--- PROVIDED INFORMATION Enclosed Below ---

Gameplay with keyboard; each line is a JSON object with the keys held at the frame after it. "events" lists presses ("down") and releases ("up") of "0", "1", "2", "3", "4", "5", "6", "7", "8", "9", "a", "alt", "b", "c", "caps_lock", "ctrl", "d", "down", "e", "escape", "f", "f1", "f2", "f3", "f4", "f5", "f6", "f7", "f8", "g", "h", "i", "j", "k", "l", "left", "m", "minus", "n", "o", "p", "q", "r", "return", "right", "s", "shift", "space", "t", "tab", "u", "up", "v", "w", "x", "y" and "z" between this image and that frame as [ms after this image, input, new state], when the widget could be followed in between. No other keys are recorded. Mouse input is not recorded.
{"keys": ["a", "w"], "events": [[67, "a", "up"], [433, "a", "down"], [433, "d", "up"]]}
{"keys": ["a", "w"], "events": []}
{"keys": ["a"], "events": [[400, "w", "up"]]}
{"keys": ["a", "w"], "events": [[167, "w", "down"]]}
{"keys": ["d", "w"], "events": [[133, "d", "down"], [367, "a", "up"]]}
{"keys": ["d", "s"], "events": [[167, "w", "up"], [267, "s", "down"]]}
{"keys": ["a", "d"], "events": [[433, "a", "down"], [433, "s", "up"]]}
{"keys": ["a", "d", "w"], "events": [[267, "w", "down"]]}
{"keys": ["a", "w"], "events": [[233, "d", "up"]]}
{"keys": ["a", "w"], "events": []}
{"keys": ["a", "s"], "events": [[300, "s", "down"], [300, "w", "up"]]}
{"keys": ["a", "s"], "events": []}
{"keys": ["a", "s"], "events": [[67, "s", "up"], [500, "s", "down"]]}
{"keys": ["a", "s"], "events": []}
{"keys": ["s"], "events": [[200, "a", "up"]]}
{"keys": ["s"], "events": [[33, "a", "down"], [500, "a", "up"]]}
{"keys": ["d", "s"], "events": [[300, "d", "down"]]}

--- End of Enclosed PROVIDED INFORMATION ---

§ **TASK REQUIREMENTS**
An exact transcription of the data above is required.

§ **EXERCISE RESPONSE**
Gameplay with keyboard; each line is a JSON object with the keys held at the frame after it. "events" lists presses ("down") and releases ("up") of "0", "1", "2", "3", "4", "5", "6", "7", "8", "9", "a", "alt", "b", "c", "caps_lock", "ctrl", "d", "down", "e", "escape", "f", "f1", "f2", "f3", "f4", "f5", "f6", "f7", "f8", "g", "h", "i", "j", "k", "l", "left", "m", "minus", "n", "o", "p", "q", "r", "return", "right", "s", "shift", "space", "t", "tab", "u", "up", "v", "w", "x", "y" and "z" between this image and that frame as [ms after this image, input, new state], when the widget could be followed in between. No other keys are recorded. Mouse input is not recorded.
{"keys": ["a", "w"], "events": [[67, "a", "up"], [433, "a", "down"], [433, "d", "up"]]}
{"keys": ["a", "w"], "events": []}
{"keys": ["a"], "events": [[400, "w", "up"]]}
{"keys": ["a", "w"], "events": [[167, "w", "down"]]}
{"keys": ["d", "w"], "events": [[133, "d", "down"], [367, "a", "up"]]}
{"keys": ["d", "s"], "events": [[167, "w", "up"], [267, "s", "down"]]}
{"keys": ["a", "d"], "events": [[433, "a", "down"], [433, "s", "up"]]}
{"keys": ["a", "d", "w"], "events": [[267, "w", "down"]]}
{"keys": ["a", "w"], "events": [[233, "d", "up"]]}
{"keys": ["a", "w"], "events": []}
{"keys": ["a", "s"], "events": [[300, "s", "down"], [300, "w", "up"]]}
{"keys": ["a", "s"], "events": []}
{"keys": ["a", "s"], "events": [[67, "s", "up"], [500, "s", "down"]]}
{"keys": ["a", "s"], "events": []}
{"keys": ["s"], "events": [[200, "a", "up"]]}
{"keys": ["s"], "events": [[33, "a", "down"], [500, "a", "up"]]}
{"keys": ["d", "s"], "events": [[300, "d", "down"]]}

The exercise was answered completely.